- **Work request**
Reproduce the lines of the records below, starting at the line that contains "prostor/podlaha nebo" and ending at the line that contains "Topná rohož LDTS 160/0,5 pro", with both of those lines included.

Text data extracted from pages
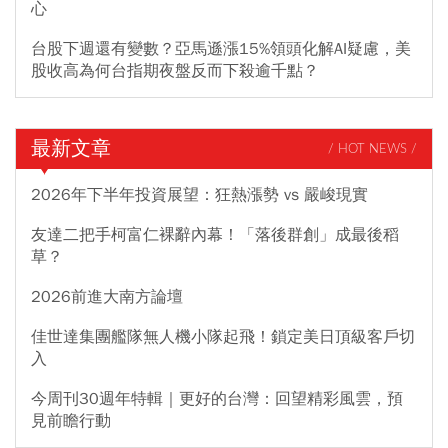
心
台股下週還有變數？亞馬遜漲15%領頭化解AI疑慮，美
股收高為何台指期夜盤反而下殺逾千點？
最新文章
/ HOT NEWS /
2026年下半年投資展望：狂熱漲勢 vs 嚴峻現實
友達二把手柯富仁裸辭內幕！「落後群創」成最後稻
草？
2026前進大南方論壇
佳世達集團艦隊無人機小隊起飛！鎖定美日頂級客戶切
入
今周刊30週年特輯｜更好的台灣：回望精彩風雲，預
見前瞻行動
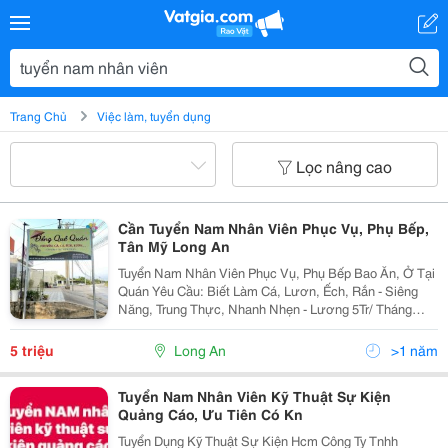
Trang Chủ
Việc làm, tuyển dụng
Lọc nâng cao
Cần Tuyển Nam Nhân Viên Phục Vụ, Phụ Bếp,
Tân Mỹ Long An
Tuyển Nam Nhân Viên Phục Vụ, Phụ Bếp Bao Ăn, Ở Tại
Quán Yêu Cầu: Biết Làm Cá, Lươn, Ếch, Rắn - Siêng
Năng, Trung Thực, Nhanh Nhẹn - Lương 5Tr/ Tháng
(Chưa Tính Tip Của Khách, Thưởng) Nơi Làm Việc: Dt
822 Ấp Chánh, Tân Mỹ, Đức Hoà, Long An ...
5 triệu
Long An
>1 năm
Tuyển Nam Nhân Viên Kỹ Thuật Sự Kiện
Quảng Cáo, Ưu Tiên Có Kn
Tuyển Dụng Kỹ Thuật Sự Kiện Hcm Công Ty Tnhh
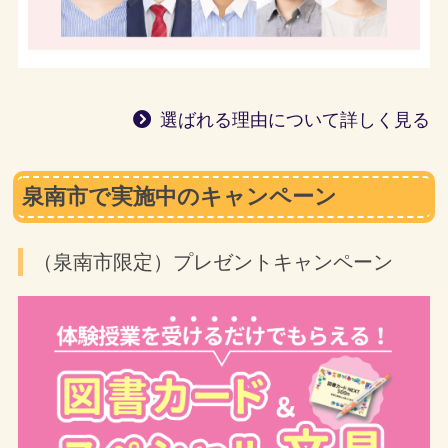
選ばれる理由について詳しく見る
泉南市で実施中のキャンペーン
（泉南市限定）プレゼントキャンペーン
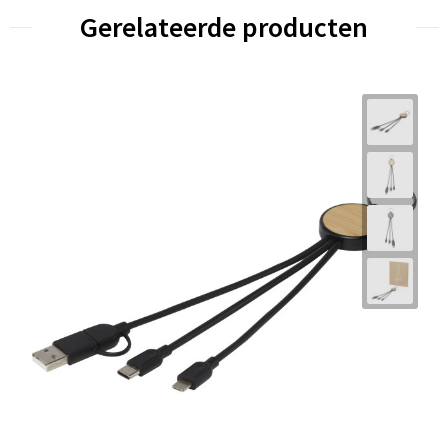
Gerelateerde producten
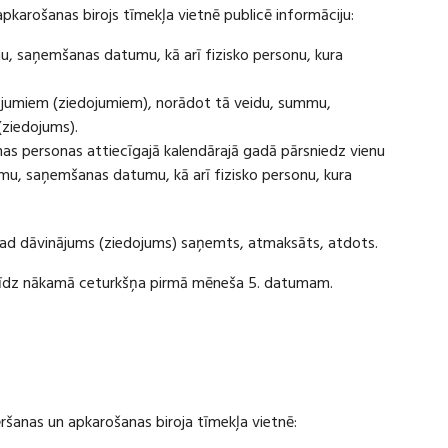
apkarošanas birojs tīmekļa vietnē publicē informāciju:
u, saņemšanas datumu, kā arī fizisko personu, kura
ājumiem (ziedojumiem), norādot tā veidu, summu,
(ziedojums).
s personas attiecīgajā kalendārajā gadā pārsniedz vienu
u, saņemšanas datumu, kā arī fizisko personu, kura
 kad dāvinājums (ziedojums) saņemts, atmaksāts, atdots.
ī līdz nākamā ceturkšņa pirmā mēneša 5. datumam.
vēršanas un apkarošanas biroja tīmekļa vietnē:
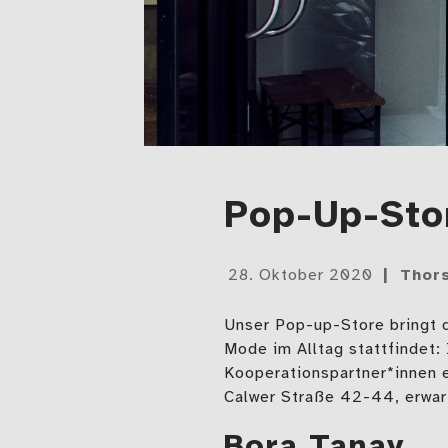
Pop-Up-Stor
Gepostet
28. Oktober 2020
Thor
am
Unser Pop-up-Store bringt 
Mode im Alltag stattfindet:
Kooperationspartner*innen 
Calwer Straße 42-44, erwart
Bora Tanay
...
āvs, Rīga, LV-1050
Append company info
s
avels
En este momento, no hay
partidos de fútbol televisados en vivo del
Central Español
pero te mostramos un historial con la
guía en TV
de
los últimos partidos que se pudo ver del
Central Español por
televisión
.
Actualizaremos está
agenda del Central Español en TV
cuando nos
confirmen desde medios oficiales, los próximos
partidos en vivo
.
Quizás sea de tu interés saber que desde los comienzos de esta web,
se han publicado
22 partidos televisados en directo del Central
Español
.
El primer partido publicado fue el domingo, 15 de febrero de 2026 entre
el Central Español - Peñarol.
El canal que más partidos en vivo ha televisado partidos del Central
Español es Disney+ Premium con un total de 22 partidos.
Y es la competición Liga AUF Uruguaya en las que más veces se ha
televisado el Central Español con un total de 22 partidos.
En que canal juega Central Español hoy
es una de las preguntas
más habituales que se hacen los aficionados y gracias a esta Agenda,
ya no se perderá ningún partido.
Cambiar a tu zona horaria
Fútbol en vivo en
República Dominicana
==
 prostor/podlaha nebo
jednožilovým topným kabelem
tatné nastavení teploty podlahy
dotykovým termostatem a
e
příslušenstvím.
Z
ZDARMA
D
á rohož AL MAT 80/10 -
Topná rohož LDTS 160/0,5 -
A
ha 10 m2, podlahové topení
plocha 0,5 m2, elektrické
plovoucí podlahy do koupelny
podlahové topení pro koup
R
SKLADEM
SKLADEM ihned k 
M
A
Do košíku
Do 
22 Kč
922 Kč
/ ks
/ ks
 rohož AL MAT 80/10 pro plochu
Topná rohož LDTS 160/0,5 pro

- **Exercise response**
 prostor/podlaha nebo
jednožilovým topným kabelem
tatné nastavení teploty podlahy
dotykovým termostatem a
e
příslušenstvím.
Z
ZDARMA
D
á rohož AL MAT 80/10 -
Topná rohož LDTS 160/0,5 -
A
ha 10 m2, podlahové topení
plocha 0,5 m2, elektrické
plovoucí podlahy do koupelny
podlahové topení pro koup
R
SKLADEM
SKLADEM ihned k 
M
A
Do košíku
Do 
22 Kč
922 Kč
/ ks
/ ks
 rohož AL MAT 80/10 pro plochu
Topná rohož LDTS 160/0,5 pro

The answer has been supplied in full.